For decades, the trans community was subsumed under broad, often medicalized terms like "transsexual" or, problematically, "transvestite." The shift to "transgender" in the 1990s—popularized by activists like Leslie Feinberg (author of Stone Butch Blues)—was a political act. It intentionally created a big tent that included everyone from binary trans people (trans men and trans women) to non-binary, genderqueer, agender, and genderfluid individuals. This linguistic shift moved the focus from medical transition (surgery/hormones) to identity and lived experience.
Important: Avoid outdated or offensive terms like "transgendered" (use "transgender people"), "transsexual" (only if an individual self-identifies that way), or "tranny" (a slur).
For decades, gay bars were the only public venues where trans people could exist without immediate arrest. From these spaces emerged Ballroom culture—a predominantly Black and Latino transgender and gay subculture immortalized in the documentary Paris is Burning. Classic Shemale Movies
Ballroom offered categories like "Realness" (the ability to pass as cisgender and straight), which was not just a performance but a survival tactic. This culture gave birth to voguing, slang like "shade" and "reading," and a kinship system of "Houses" (families led by trans mothers and gay fathers). Today, mainstream pop culture borrows heavily from Ballroom, but the transgender community remains its guardian.
Transgender people are not a monolith. Their experiences are shaped by overlapping identities: For decades, the trans community was subsumed under
Key organizations: The National Center for Transgender Equality (NCTE), Transgender Law Center, Sylvia Rivera Law Project, For the Gworls (mutual aid for Black trans people).
The rise of trans-exclusionary radical feminists (TERFs) , a vocal minority often based in the UK and certain segments of lesbian separatism, has created a schism. TERFs argue that trans women are male-born intruders in female spaces. This ideology is rejected by mainstream LGBTQ+ organizations but has found allies among some conservative cisgender gay men who argue that "LGB" issues (marriage, military service) are fundamentally different from "T" issues (bathroom access, youth medical care). For decades, gay bars were the only public
The 1990s marked a critical turning point. As the AIDS crisis decimated gay male communities and lesbian feminist collectives gained institutional power, the political focus shifted toward legal equality: same-sex marriage, military service (Don’t Ask, Don’t Tell), and employment non-discrimination.
This strategic turn toward “respectability” often came at the expense of transgender inclusion. The most infamous example was the Employment Non-Discrimination Act (ENDA) . Throughout the 1990s and 2000s, mainstream LGB advocacy groups (notably the Human Rights Campaign) repeatedly proposed versions of ENDA that excluded gender identity protections, hoping to secure an easier political victory. This move was explicitly framed as sacrificing the “T” to save the “LGB.” Trans activists responded with the slogan “Drop the T, Drop the LGB,” arguing that a movement that would abandon its most vulnerable members was not worth supporting.

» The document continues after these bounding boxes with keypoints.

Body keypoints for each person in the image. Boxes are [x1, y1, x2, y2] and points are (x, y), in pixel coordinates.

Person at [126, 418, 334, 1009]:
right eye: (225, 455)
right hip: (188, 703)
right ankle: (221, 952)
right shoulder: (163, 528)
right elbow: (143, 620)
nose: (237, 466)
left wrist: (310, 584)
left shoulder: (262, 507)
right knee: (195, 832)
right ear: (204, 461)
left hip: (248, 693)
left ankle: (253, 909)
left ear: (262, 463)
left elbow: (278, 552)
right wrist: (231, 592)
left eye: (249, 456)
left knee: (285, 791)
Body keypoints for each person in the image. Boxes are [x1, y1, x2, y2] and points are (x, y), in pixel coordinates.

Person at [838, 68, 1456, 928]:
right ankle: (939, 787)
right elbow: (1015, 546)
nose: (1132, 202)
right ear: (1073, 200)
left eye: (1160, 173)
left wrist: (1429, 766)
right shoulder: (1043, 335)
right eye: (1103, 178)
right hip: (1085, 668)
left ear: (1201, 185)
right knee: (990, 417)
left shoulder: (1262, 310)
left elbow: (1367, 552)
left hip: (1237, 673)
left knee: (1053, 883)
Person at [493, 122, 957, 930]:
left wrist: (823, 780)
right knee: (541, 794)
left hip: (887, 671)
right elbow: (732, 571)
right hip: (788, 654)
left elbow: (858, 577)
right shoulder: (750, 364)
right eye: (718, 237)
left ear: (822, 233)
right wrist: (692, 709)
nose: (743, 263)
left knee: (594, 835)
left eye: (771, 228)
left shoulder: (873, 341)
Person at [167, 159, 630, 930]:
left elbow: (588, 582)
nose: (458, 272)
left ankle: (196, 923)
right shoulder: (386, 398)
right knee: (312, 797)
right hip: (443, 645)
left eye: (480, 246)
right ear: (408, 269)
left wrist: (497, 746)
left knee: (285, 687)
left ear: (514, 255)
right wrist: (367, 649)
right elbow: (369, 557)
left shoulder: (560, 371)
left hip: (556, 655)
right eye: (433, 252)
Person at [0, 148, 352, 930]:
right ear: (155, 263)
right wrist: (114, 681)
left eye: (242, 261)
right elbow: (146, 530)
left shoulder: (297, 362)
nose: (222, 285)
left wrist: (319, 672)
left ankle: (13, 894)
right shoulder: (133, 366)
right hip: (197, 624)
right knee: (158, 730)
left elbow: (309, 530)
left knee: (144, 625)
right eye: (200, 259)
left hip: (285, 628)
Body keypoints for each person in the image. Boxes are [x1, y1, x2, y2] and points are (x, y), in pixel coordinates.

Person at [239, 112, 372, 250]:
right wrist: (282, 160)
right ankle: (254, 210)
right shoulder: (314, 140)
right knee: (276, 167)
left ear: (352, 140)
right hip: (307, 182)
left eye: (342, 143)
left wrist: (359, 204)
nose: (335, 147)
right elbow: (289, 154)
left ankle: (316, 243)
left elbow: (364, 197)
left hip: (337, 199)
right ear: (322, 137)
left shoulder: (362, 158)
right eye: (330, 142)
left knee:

This era also saw the rise of trans-exclusionary radical feminism (TERFs), primarily in the UK and parts of the US. Figures like Janice Raymond (author of The Transsexual Empire, 1979) argued that trans women were infiltrators of female spaces. While a fringe position, this ideology found temporary footing in some lesbian separatist circles, creating a lasting wound between trans women and cisgender lesbians.
A core cultural concept is the "timeline"—a series of photos or stories marking a person's physical, social, and legal transition. Social transition (changing one's name, pronouns, clothing, and bathroom usage) is often celebrated as a rite of passage, frequently more emotionally significant than medical procedures. Naming ceremonies, where a chosen name replaces a "deadname" (the name given at birth, now considered deceased), are intimate community rituals.